Work instruction — Retype the data below in full, keeping every character as it is.

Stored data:

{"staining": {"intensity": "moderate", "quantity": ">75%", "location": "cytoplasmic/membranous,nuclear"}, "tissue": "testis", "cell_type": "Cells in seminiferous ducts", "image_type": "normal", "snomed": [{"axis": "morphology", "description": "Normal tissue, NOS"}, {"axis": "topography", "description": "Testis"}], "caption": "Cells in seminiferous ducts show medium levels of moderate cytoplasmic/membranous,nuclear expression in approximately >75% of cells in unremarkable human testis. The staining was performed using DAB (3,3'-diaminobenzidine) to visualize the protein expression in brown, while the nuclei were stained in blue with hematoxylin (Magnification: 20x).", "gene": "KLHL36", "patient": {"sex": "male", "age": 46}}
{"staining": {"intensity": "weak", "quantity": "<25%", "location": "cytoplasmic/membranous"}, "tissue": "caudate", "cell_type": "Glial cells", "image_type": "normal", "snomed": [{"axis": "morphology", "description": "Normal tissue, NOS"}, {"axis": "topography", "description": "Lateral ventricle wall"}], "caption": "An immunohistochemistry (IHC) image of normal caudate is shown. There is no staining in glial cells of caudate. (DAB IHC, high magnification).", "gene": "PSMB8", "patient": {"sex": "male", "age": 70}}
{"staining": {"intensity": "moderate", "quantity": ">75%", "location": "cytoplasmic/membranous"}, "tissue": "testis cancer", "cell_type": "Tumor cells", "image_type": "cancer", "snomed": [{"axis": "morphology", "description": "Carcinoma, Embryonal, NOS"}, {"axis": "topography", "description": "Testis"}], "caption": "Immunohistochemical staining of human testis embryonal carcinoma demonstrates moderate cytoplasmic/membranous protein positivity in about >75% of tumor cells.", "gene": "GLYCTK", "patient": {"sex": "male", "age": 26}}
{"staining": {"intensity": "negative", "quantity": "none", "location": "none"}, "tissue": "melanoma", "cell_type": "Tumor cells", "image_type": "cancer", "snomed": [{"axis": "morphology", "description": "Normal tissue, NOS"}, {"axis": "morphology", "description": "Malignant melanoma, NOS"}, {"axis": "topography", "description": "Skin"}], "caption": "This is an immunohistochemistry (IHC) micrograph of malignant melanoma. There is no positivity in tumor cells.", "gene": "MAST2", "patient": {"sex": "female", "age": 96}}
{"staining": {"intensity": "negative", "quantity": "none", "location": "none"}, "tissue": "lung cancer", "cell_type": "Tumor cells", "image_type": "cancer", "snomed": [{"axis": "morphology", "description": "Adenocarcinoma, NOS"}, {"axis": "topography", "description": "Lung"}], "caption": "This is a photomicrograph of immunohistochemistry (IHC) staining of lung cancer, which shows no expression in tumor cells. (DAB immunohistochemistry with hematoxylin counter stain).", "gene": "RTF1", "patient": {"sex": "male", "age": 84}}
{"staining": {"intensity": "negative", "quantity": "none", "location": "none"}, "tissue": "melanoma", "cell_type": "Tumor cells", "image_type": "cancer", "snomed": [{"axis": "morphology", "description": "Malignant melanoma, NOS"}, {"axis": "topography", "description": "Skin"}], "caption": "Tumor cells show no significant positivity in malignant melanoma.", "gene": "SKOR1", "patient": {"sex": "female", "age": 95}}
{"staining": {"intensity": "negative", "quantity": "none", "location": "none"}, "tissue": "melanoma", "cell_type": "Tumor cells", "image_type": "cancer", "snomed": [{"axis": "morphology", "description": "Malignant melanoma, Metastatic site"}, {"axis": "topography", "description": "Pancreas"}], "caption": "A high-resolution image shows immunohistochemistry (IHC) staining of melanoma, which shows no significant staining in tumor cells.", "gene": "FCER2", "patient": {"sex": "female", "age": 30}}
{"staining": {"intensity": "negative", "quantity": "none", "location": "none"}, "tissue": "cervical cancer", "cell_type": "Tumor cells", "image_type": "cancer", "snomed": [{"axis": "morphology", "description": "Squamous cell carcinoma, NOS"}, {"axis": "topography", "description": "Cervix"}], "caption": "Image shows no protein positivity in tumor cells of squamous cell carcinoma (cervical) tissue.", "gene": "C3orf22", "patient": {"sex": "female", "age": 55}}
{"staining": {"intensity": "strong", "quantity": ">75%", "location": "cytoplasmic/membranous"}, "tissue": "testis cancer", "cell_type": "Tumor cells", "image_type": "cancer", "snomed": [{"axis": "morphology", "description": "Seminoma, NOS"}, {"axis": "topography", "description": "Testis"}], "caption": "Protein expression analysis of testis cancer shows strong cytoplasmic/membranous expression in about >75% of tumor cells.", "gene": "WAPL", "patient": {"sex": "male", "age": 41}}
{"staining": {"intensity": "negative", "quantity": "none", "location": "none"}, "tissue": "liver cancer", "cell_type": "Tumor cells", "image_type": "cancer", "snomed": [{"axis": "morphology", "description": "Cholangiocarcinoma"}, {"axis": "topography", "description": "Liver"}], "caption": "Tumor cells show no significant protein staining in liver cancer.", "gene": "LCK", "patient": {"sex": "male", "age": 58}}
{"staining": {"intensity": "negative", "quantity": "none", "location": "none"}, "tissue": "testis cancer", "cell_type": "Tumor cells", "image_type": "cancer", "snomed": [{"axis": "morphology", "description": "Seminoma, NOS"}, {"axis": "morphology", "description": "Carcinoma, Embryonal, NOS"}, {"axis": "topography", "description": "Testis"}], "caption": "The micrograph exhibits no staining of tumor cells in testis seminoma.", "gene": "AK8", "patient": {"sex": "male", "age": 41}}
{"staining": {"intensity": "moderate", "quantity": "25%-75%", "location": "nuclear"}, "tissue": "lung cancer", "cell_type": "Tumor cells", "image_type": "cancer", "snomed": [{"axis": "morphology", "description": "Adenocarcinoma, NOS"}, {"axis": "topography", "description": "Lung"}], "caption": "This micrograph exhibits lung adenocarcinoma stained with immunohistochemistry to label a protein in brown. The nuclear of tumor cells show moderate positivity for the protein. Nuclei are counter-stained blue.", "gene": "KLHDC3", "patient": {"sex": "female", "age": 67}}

Problem solution —
{"staining": {"intensity": "moderate", "quantity": ">75%", "location": "cytoplasmic/membranous,nuclear"}, "tissue": "testis", "cell_type": "Cells in seminiferous ducts", "image_type": "normal", "snomed": [{"axis": "morphology", "description": "Normal tissue, NOS"}, {"axis": "topography", "description": "Testis"}], "caption": "Cells in seminiferous ducts show medium levels of moderate cytoplasmic/membranous,nuclear expression in approximately >75% of cells in unremarkable human testis. The staining was performed using DAB (3,3'-diaminobenzidine) to visualize the protein expression in brown, while the nuclei were stained in blue with hematoxylin (Magnification: 20x).", "gene": "KLHL36", "patient": {"sex": "male", "age": 46}}
{"staining": {"intensity": "weak", "quantity": "<25%", "location": "cytoplasmic/membranous"}, "tissue": "caudate", "cell_type": "Glial cells", "image_type": "normal", "snomed": [{"axis": "morphology", "description": "Normal tissue, NOS"}, {"axis": "topography", "description": "Lateral ventricle wall"}], "caption": "An immunohistochemistry (IHC) image of normal caudate is shown. There is no staining in glial cells of caudate. (DAB IHC, high magnification).", "gene": "PSMB8", "patient": {"sex": "male", "age": 70}}
{"staining": {"intensity": "moderate", "quantity": ">75%", "location": "cytoplasmic/membranous"}, "tissue": "testis cancer", "cell_type": "Tumor cells", "image_type": "cancer", "snomed": [{"axis": "morphology", "description": "Carcinoma, Embryonal, NOS"}, {"axis": "topography", "description": "Testis"}], "caption": "Immunohistochemical staining of human testis embryonal carcinoma demonstrates moderate cytoplasmic/membranous protein positivity in about >75% of tumor cells.", "gene": "GLYCTK", "patient": {"sex": "male", "age": 26}}
{"staining": {"intensity": "negative", "quantity": "none", "location": "none"}, "tissue": "melanoma", "cell_type": "Tumor cells", "image_type": "cancer", "snomed": [{"axis": "morphology", "description": "Normal tissue, NOS"}, {"axis": "morphology", "description": "Malignant melanoma, NOS"}, {"axis": "topography", "description": "Skin"}], "caption": "This is an immunohistochemistry (IHC) micrograph of malignant melanoma. There is no positivity in tumor cells.", "gene": "MAST2", "patient": {"sex": "female", "age": 96}}
{"staining": {"intensity": "negative", "quantity": "none", "location": "none"}, "tissue": "lung cancer", "cell_type": "Tumor cells", "image_type": "cancer", "snomed": [{"axis": "morphology", "description": "Adenocarcinoma, NOS"}, {"axis": "topography", "description": "Lung"}], "caption": "This is a photomicrograph of immunohistochemistry (IHC) staining of lung cancer, which shows no expression in tumor cells. (DAB immunohistochemistry with hematoxylin counter stain).", "gene": "RTF1", "patient": {"sex": "male", "age": 84}}
{"staining": {"intensity": "negative", "quantity": "none", "location": "none"}, "tissue": "melanoma", "cell_type": "Tumor cells", "image_type": "cancer", "snomed": [{"axis": "morphology", "description": "Malignant melanoma, NOS"}, {"axis": "topography", "description": "Skin"}], "caption": "Tumor cells show no significant positivity in malignant melanoma.", "gene": "SKOR1", "patient": {"sex": "female", "age": 95}}
{"staining": {"intensity": "negative", "quantity": "none", "location": "none"}, "tissue": "melanoma", "cell_type": "Tumor cells", "image_type": "cancer", "snomed": [{"axis": "morphology", "description": "Malignant melanoma, Metastatic site"}, {"axis": "topography", "description": "Pancreas"}], "caption": "A high-resolution image shows immunohistochemistry (IHC) staining of melanoma, which shows no significant staining in tumor cells.", "gene": "FCER2", "patient": {"sex": "female", "age": 30}}
{"staining": {"intensity": "negative", "quantity": "none", "location": "none"}, "tissue": "cervical cancer", "cell_type": "Tumor cells", "image_type": "cancer", "snomed": [{"axis": "morphology", "description": "Squamous cell carcinoma, NOS"}, {"axis": "topography", "description": "Cervix"}], "caption": "Image shows no protein positivity in tumor cells of squamous cell carcinoma (cervical) tissue.", "gene": "C3orf22", "patient": {"sex": "female", "age": 55}}
{"staining": {"intensity": "strong", "quantity": ">75%", "location": "cytoplasmic/membranous"}, "tissue": "testis cancer", "cell_type": "Tumor cells", "image_type": "cancer", "snomed": [{"axis": "morphology", "description": "Seminoma, NOS"}, {"axis": "topography", "description": "Testis"}], "caption": "Protein expression analysis of testis cancer shows strong cytoplasmic/membranous expression in about >75% of tumor cells.", "gene": "WAPL", "patient": {"sex": "male", "age": 41}}
{"staining": {"intensity": "negative", "quantity": "none", "location": "none"}, "tissue": "liver cancer", "cell_type": "Tumor cells", "image_type": "cancer", "snomed": [{"axis": "morphology", "description": "Cholangiocarcinoma"}, {"axis": "topography", "description": "Liver"}], "caption": "Tumor cells show no significant protein staining in liver cancer.", "gene": "LCK", "patient": {"sex": "male", "age": 58}}
{"staining": {"intensity": "negative", "quantity": "none", "location": "none"}, "tissue": "testis cancer", "cell_type": "Tumor cells", "image_type": "cancer", "snomed": [{"axis": "morphology", "description": "Seminoma, NOS"}, {"axis": "morphology", "description": "Carcinoma, Embryonal, NOS"}, {"axis": "topography", "description": "Testis"}], "caption": "The micrograph exhibits no staining of tumor cells in testis seminoma.", "gene": "AK8", "patient": {"sex": "male", "age": 41}}
{"staining": {"intensity": "moderate", "quantity": "25%-75%", "location": "nuclear"}, "tissue": "lung cancer", "cell_type": "Tumor cells", "image_type": "cancer", "snomed": [{"axis": "morphology", "description": "Adenocarcinoma, NOS"}, {"axis": "topography", "description": "Lung"}], "caption": "This micrograph exhibits lung adenocarcinoma stained with immunohistochemistry to label a protein in brown. The nuclear of tumor cells show moderate positivity for the protein. Nuclei are counter-stained blue.", "gene": "KLHDC3", "patient": {"sex": "female", "age": 67}}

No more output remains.